Philippines DOJ: foreigners should be able to own 100% of renewable energy projects

Foreign investors in renewable energy projects in the Philippines should be able to hold 100% ownership of a project and not be restricted to a 40% share, according to the Philippines Department of Justice (DOJ).

The DOJ has issued an opinion on what it believes is the meaning of the reference to “all forces of potential energy” in the Philippine Constitution, according to a report. The DOJ said this phrase should not include “kinetic energy”. Accordingly, the restrictions in the Constitution on foreign ownership of “potential energy” should not include solar, wind, hydro and ocean or tidal energy sources, which are kinetic energy. The DOJ said the country’s department of energy (DOE) must change relevant laws to put this opinion into effect.

Energy transition and climate change expert John Yeap of Pinsent Masons said: “The announcement by the DOJ is to be welcomed. The Republic of Philippines has an aggressive renewable energy programme and if the DOJ opinion is implemented through the required regulatory measures that will open up the renewable sector to a far wider pool of capital, which will greatly assist the nation’s net zero ambitions.”

“The distinction being drawn between potential energy and kinetic energy not only has merits in physics but should also be consistent with the intent of constitutional drafters at the time the Constitution was drawn up. After all, at that time, the use of kinetic energy for power production was generally limited to hydro, and the wide scale commercialisation of wind and solar energy for power production across Asia was still some years away.

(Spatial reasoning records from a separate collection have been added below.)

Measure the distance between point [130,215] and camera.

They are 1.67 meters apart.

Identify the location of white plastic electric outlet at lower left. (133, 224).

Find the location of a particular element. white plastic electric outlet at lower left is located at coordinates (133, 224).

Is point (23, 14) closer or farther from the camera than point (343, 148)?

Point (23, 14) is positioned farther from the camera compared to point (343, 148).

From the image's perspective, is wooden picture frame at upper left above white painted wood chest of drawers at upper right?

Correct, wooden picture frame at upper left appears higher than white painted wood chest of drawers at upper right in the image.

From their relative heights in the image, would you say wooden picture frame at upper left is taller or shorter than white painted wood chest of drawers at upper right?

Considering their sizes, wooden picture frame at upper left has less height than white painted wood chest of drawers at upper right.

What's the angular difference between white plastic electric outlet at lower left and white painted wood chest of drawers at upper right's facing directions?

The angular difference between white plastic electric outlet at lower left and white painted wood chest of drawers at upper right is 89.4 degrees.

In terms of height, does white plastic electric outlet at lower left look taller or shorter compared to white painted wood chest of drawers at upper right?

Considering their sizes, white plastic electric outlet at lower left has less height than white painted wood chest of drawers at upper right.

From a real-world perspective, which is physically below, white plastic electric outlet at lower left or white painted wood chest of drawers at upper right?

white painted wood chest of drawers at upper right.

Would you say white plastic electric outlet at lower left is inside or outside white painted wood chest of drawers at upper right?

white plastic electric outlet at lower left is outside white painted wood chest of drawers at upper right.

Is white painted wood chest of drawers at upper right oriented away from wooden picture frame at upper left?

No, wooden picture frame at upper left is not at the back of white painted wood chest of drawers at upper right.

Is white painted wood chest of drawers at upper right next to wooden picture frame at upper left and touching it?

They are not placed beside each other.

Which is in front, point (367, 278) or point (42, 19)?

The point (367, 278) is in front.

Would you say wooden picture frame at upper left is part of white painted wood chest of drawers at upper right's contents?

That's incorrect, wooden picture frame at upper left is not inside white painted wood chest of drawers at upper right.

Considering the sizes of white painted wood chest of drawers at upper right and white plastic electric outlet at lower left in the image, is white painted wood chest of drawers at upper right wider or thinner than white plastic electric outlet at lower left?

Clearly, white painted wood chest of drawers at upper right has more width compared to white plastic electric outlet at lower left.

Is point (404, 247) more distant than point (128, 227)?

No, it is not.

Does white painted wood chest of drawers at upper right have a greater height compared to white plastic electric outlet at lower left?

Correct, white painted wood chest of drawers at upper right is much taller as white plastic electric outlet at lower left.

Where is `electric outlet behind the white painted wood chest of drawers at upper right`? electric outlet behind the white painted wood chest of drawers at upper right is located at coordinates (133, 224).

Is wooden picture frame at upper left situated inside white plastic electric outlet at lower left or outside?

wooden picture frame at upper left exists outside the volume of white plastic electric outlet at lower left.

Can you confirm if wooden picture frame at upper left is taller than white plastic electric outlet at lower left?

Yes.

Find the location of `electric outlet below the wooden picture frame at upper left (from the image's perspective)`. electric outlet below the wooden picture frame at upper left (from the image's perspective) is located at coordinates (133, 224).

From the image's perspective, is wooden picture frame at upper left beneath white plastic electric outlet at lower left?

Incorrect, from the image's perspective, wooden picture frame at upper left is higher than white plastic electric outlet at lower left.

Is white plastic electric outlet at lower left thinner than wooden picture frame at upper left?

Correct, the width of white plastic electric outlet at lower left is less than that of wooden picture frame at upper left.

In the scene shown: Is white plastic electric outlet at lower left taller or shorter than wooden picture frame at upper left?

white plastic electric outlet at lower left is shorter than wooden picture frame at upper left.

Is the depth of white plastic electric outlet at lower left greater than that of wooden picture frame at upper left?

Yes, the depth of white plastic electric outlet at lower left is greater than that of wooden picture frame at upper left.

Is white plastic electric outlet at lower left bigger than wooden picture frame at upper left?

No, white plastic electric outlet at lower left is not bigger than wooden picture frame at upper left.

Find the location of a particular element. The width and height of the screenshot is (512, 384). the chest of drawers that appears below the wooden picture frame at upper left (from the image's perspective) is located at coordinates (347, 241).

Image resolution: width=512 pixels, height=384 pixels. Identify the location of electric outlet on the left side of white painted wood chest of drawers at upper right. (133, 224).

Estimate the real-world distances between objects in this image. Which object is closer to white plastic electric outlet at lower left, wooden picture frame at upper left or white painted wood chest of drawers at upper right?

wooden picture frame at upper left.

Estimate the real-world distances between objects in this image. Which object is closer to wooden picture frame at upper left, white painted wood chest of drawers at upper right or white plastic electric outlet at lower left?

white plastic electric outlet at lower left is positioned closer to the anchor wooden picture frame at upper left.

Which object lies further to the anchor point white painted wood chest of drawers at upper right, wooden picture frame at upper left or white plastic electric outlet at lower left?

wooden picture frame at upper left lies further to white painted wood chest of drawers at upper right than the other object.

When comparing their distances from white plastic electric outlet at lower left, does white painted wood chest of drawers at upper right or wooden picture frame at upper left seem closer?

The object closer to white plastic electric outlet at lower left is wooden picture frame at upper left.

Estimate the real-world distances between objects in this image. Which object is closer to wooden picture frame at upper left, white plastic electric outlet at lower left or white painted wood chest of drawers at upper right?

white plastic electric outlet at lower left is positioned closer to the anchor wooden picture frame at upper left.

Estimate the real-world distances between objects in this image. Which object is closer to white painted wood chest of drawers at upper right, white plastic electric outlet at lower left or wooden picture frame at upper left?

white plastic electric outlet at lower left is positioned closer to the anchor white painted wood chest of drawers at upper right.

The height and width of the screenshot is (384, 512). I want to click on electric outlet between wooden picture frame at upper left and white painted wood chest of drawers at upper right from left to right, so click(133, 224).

Unlike potential energy, which is finite and limited to the resource in the ground, kinetic energy from solar irradiation and wind is unlimited,” he said.

Under the existing rules, foreign developers can only develop renewable energy by entering into service or operating contracts with the government and their ownership share is capped at 40%.

In July, the Philippines’ DOE published its national renewable energy programme (NREP) for the period 2020 to 2040, setting out its goals of 35% renewable energy generation by 2030 and 50% by 2040.